REQUIREMENT
Look through the entries below and extract exactly the lines from the one containing "thumb mcp: (121, 361)" through the one containing "ring dip: (238, 199)", ends included.

RECORD EXTRACTS
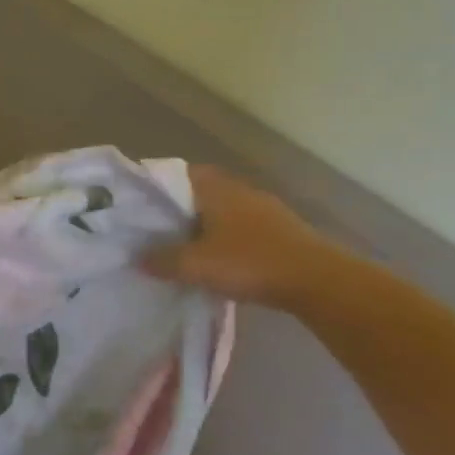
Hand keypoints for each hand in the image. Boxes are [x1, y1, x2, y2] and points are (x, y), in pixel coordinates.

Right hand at [144, 165, 345, 307]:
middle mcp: (240, 190)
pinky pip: (242, 229)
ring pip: (223, 211)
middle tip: (156, 231)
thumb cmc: (250, 262)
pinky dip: (226, 240)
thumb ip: (163, 260)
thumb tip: (138, 258)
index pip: (179, 173)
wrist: (317, 280)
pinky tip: (219, 262)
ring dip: (205, 226)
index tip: (140, 205)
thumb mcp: (196, 265)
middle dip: (180, 210)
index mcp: (216, 188)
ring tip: (184, 249)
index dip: (158, 186)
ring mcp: (265, 209)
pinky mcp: (281, 230)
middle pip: (200, 192)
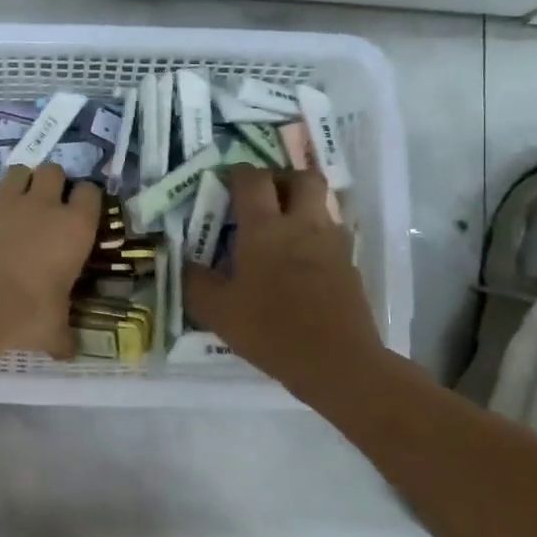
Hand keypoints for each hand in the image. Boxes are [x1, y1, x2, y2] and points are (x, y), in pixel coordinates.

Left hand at [0, 164, 100, 358]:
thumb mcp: (53, 330)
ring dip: (18, 184)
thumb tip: (70, 353)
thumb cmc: (25, 314)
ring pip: (17, 171)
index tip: (81, 213)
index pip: (90, 193)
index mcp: (73, 227)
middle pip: (53, 170)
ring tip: (14, 205)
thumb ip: (63, 336)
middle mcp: (41, 204)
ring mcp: (2, 201)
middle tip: (47, 206)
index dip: (85, 200)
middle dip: (51, 183)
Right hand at [185, 166, 384, 393]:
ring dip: (302, 205)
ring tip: (282, 229)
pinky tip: (301, 262)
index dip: (237, 173)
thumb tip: (187, 263)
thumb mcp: (217, 312)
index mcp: (265, 228)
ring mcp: (332, 243)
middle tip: (262, 197)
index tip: (224, 182)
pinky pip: (332, 234)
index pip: (252, 179)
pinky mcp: (350, 265)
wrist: (338, 362)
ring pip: (322, 203)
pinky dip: (316, 235)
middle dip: (281, 178)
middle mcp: (302, 224)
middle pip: (301, 177)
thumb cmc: (271, 331)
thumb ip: (196, 282)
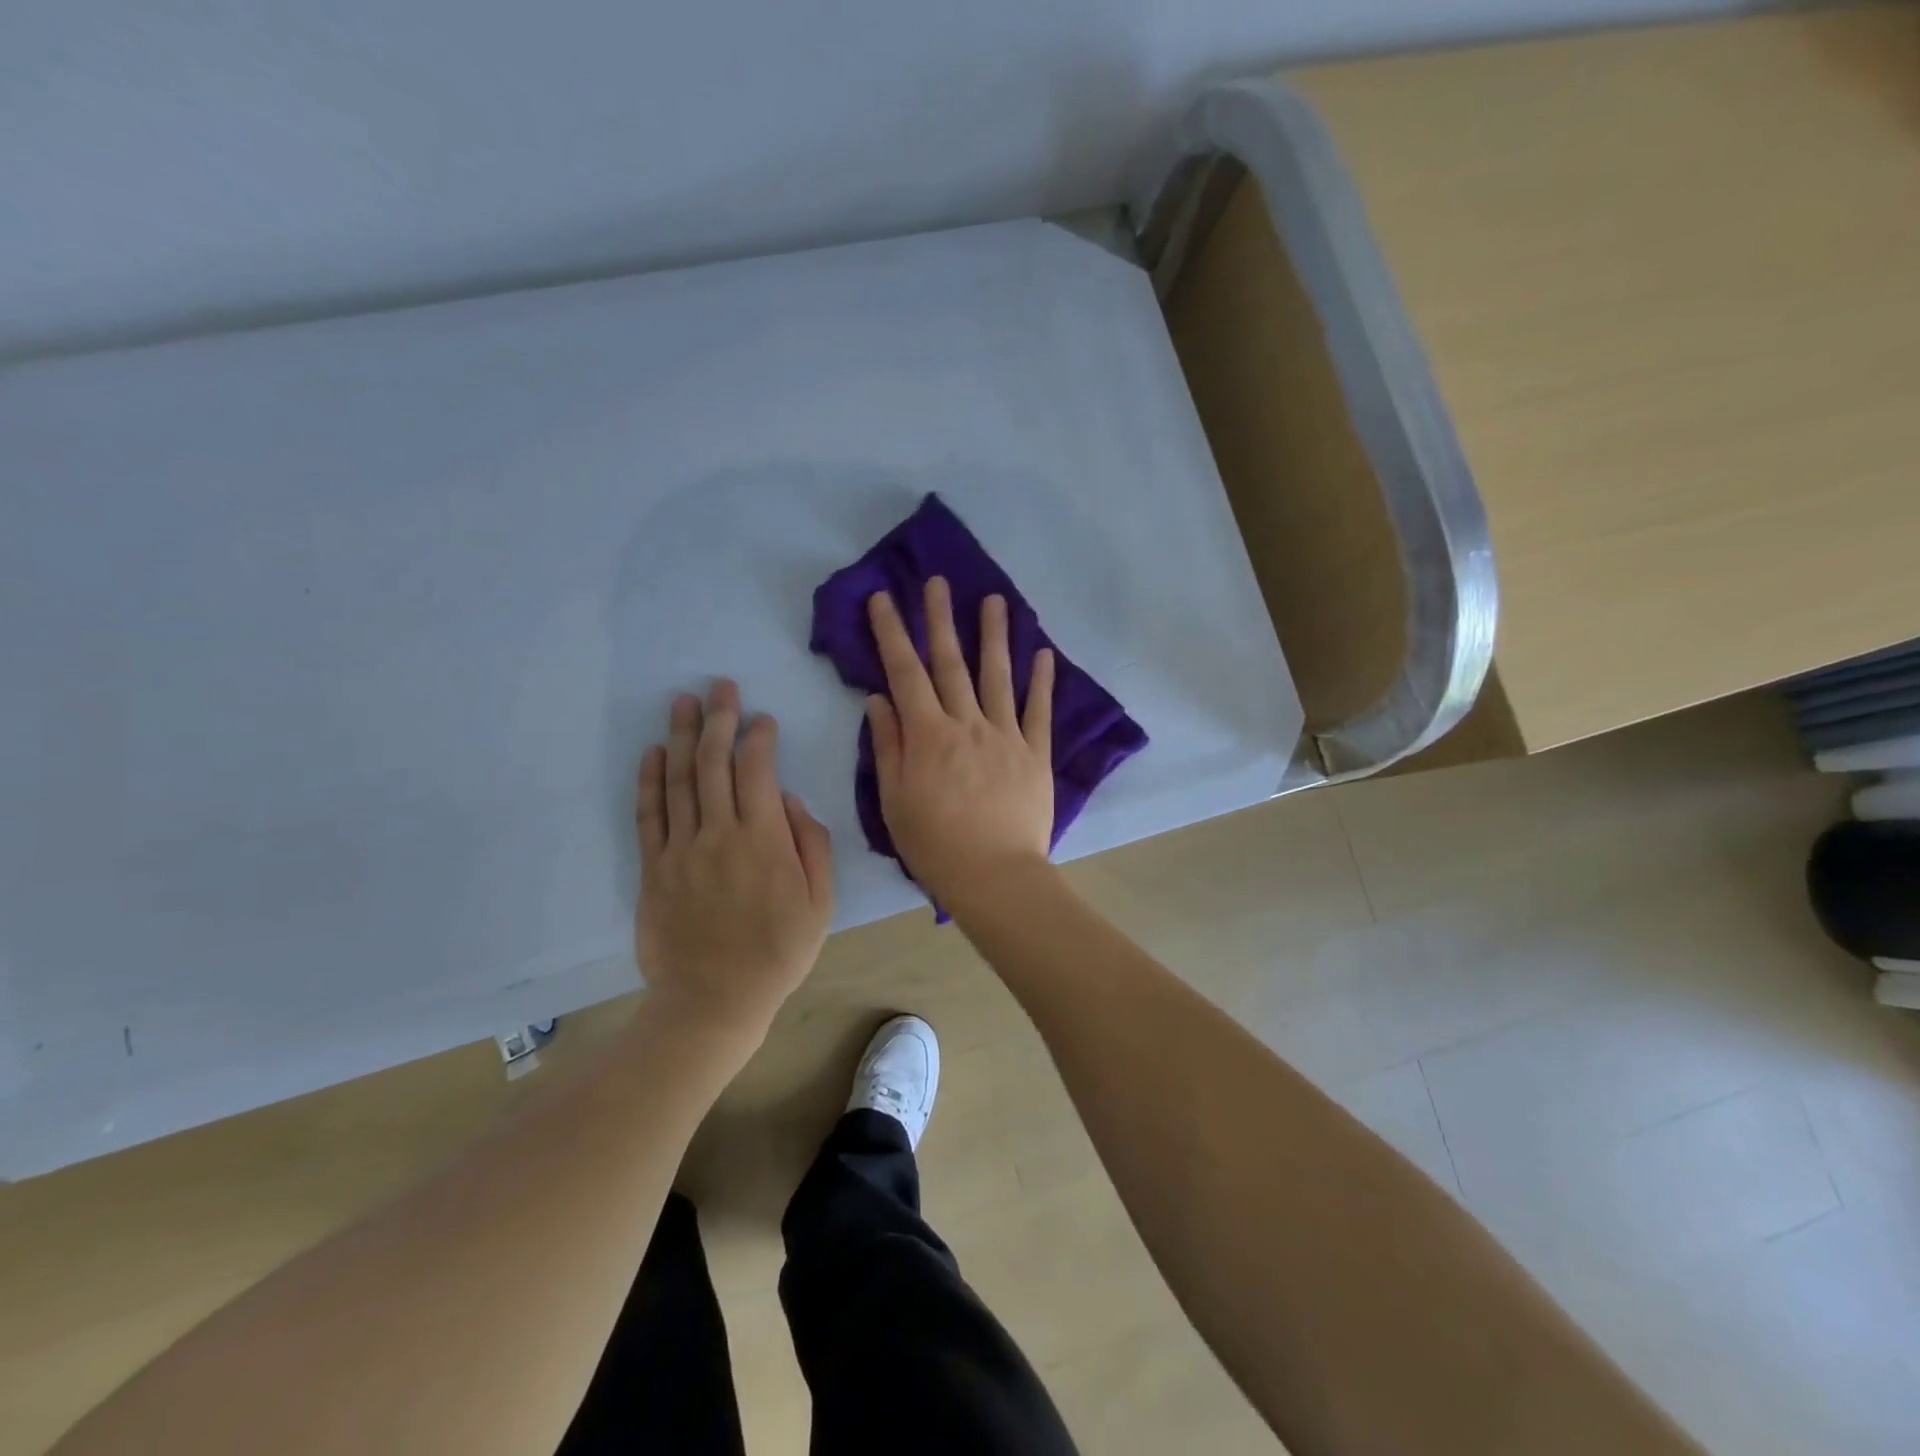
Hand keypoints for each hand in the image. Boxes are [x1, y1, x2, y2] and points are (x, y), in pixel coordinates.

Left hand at [637, 679, 832, 1040]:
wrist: (714, 1001)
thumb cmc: (778, 952)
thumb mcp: (819, 904)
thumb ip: (812, 846)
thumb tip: (790, 801)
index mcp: (764, 841)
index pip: (757, 772)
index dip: (758, 738)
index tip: (761, 718)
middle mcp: (719, 835)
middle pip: (715, 765)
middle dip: (719, 720)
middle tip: (720, 686)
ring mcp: (681, 850)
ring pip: (680, 781)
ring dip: (682, 737)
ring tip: (683, 702)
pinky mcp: (654, 869)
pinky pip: (649, 815)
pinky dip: (650, 780)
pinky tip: (654, 752)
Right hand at [865, 578, 1055, 906]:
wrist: (995, 876)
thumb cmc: (935, 845)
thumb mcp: (893, 801)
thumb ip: (888, 746)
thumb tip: (879, 700)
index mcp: (928, 735)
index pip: (905, 673)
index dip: (892, 633)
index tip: (884, 598)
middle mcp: (967, 724)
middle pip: (951, 663)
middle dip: (940, 619)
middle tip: (937, 582)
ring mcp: (1006, 735)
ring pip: (998, 676)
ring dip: (995, 636)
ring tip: (994, 600)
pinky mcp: (1036, 753)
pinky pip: (1038, 711)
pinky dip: (1042, 681)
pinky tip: (1043, 653)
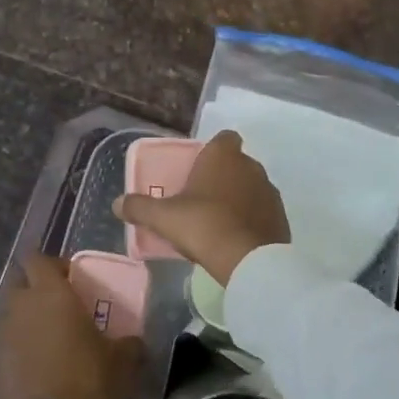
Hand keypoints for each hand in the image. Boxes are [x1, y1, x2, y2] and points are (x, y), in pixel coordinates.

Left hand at [0, 254, 140, 398]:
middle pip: (20, 281)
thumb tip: (136, 342)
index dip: (53, 264)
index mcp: (50, 292)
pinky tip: (32, 363)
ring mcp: (0, 331)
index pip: (38, 258)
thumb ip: (130, 344)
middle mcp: (20, 304)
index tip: (71, 278)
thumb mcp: (121, 361)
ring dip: (25, 317)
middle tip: (59, 306)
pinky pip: (3, 340)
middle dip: (36, 287)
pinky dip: (15, 344)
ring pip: (9, 311)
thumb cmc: (85, 379)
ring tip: (46, 337)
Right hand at [113, 130, 289, 285]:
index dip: (213, 150)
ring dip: (238, 199)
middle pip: (236, 164)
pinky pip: (262, 212)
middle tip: (201, 198)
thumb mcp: (163, 217)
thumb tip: (117, 204)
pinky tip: (236, 238)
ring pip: (251, 188)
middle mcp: (251, 166)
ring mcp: (270, 191)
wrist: (247, 260)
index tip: (198, 168)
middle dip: (222, 177)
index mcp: (223, 156)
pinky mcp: (281, 217)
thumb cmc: (202, 225)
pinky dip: (252, 219)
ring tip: (218, 222)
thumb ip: (139, 207)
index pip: (224, 138)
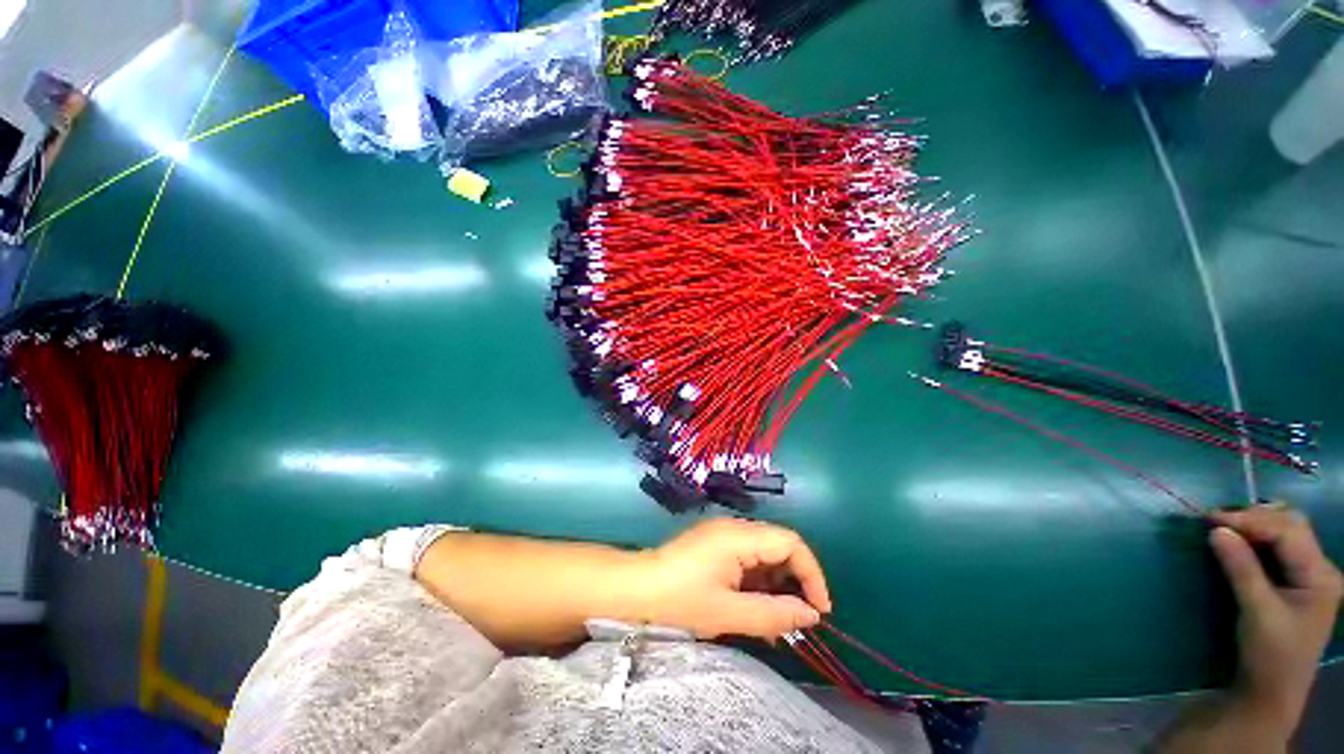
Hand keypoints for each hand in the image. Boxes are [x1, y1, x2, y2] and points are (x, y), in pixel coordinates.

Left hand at [632, 518, 831, 639]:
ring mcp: (723, 535)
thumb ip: (773, 614)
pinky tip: (756, 610)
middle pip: (780, 546)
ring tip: (778, 622)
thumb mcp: (728, 613)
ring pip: (765, 555)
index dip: (812, 574)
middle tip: (798, 619)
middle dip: (795, 581)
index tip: (819, 610)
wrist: (635, 589)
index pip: (791, 542)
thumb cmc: (679, 600)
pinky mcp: (715, 545)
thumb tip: (811, 616)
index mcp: (739, 536)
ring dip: (777, 586)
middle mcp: (735, 528)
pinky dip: (758, 584)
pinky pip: (748, 560)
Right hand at [1209, 504, 1342, 733]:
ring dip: (1256, 525)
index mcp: (1320, 576)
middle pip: (1292, 526)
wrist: (1271, 692)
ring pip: (1286, 532)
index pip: (1288, 532)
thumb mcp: (1257, 613)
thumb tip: (1216, 530)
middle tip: (1218, 520)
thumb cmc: (1269, 655)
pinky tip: (1239, 541)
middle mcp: (1321, 568)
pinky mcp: (1296, 580)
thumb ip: (1241, 569)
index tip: (1210, 518)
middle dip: (1256, 517)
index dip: (1251, 520)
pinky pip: (1279, 547)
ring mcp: (1310, 575)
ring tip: (1225, 527)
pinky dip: (1257, 538)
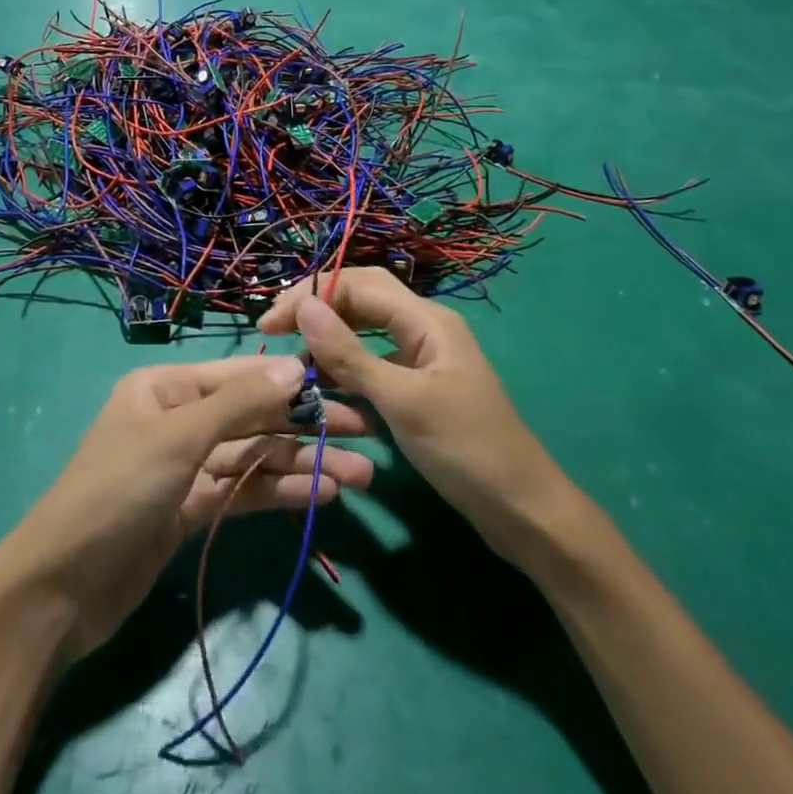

RESPONSE BELOW
thumb mcp: (121, 361)
ring dip: (25, 317)
middle tip: (59, 306)
pinky pip: (3, 340)
middle dip: (36, 287)
pinky dip: (15, 344)
ring pip: (9, 311)
thumb cmc: (85, 379)
ring tip: (46, 337)
Right hand at [113, 130, 289, 285]:
index dip: (213, 150)
ring dip: (238, 199)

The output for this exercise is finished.